A crash course on the origins of race in “anthropology,” this module connects the past 400 years to the present by comparing primary source documents during the European Enlightenment with modern media portrayals of Black people to create a timeline of race and anti-Blackness.

  1. Pulling the Weeds; Rooting out Whiteness in the Classroom

Before transforming pedagogy, educators must take an inventory of their current practices and pull the weeds that are preventing them from implementing a culturally sustaining praxis. 

  1. Dispelling Myths of Multiculturalism

In this introductory level module, we learn what ethnic studies is not and begin to understand what it is from the perspectives of students and ethnic studies scholars, Dr. Duncan-Andrade and Dr. Acosta.

  1. “Isms” Exploring Oppression and Intersectionality

Ethnic studies must include an intersectional approach to understanding identity, agency, power, and oppression. In this module, we bring it all the way back to Dr. Kimberlé Crenshaw and to remind us intersectionality is about intersecting oppressions, and not everyone has them.

  1. What Does Liberatory Education Look Like? 

In Module 5 we begin to think about what liberatory education looks like in practice and challenge the claim that ethnic studies is “radical” by understanding how liberatory education has progressed and how liberatory education is student-centered. We also consider the impact of the white gaze on liberatory education.

  1. Ontological Distance; The Educator’s Answer to Opportunity Gaps

Education doesn’t meet the needs of BIPOC students. To fix this, we must turn inward, not outward. The ontological distance is a framework created by Dr. Dominguez. We use it to identify where we are in our praxis, where we want to be, and how to get there.

  1. Critical Race Theory; Levels of Oppression

Using systems theory, we map Dr. Jones’ Levels of Oppression framework and identify our role in systemic racial oppression.

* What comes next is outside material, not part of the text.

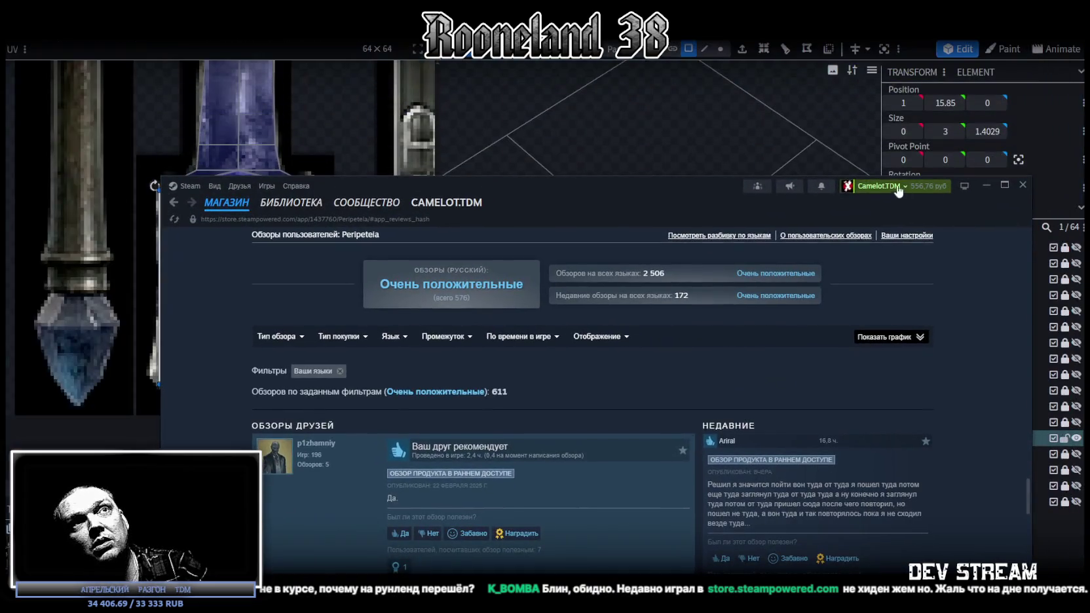
drag(553, 174, 502, 2)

Understanding how the three levels of oppression function in a systems model shows us exactly where to disrupt systemic racial oppression.

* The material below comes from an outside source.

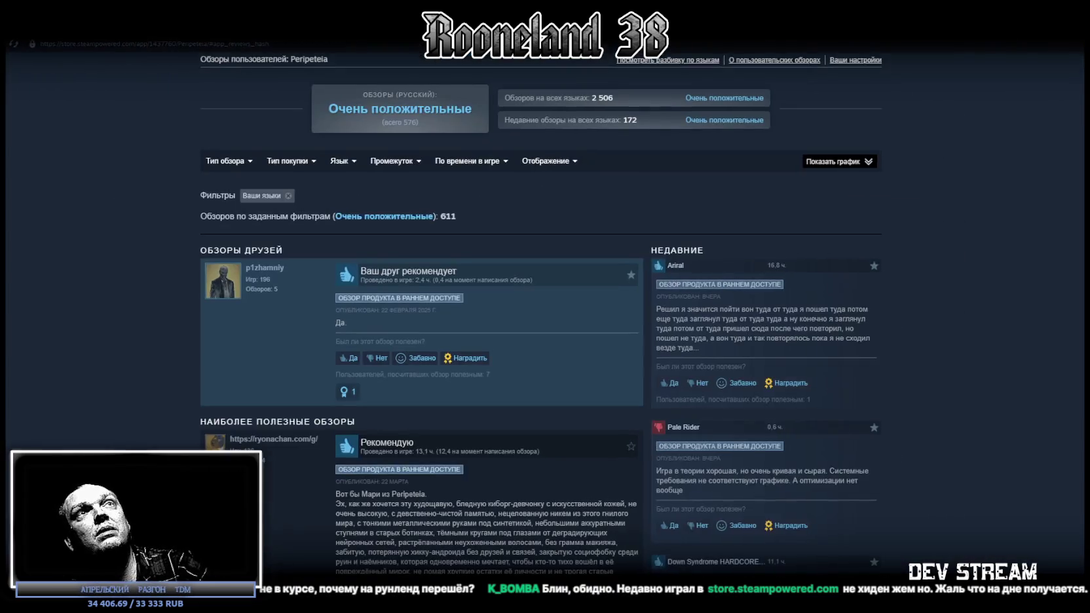
key(alt+Tab)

  1. Culturally Sustaining (and Disruptive) Pedagogies

Following the lead of Dr. Ladson-Billings and Dr. San Pedro, we interrogate contemporary applications of culturally responsive teaching and examine our own praxis for what Dr. Ladson-Billings calls the “Three Corruptions of CRP.” We then examine our praxis to understand how we intentionally disrupt and confront whiteness.

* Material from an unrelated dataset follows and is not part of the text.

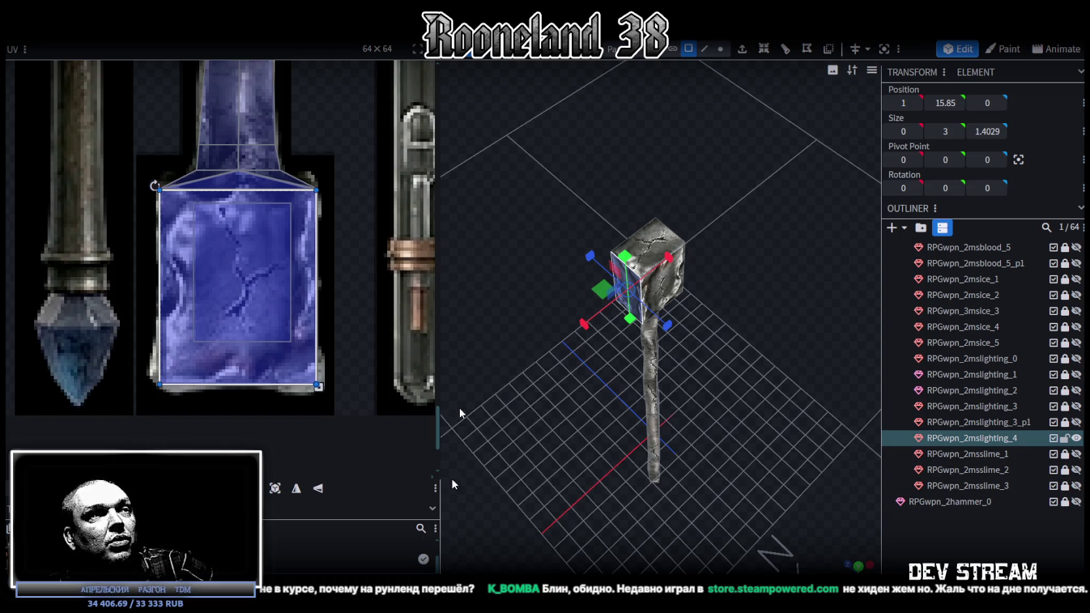
key(alt+Tab)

  1. Ethnic Studies Frameworks and Content (new frameworks created by WAESN)

Module 9 is all about the WAESN frameworks! WAESN has created 13, content-specific, curricular frameworks to support educators in implementing the learning from this series and creating their own ethnic studies content.

Educators who engage in this PD series will be able to begin to contextualize anti-Blackness, race, anti-Black bias, racism, all forms of oppression at all levels (interpersonal, internalized, institutional, and systemic); identify pedagogical practices that perpetuate oppression and transform their praxis into liberatory education; identify and create culturally relevant and sustaining curricula and instructional practice that is student-centered and led, re-humanizing, indigenized, and reflective.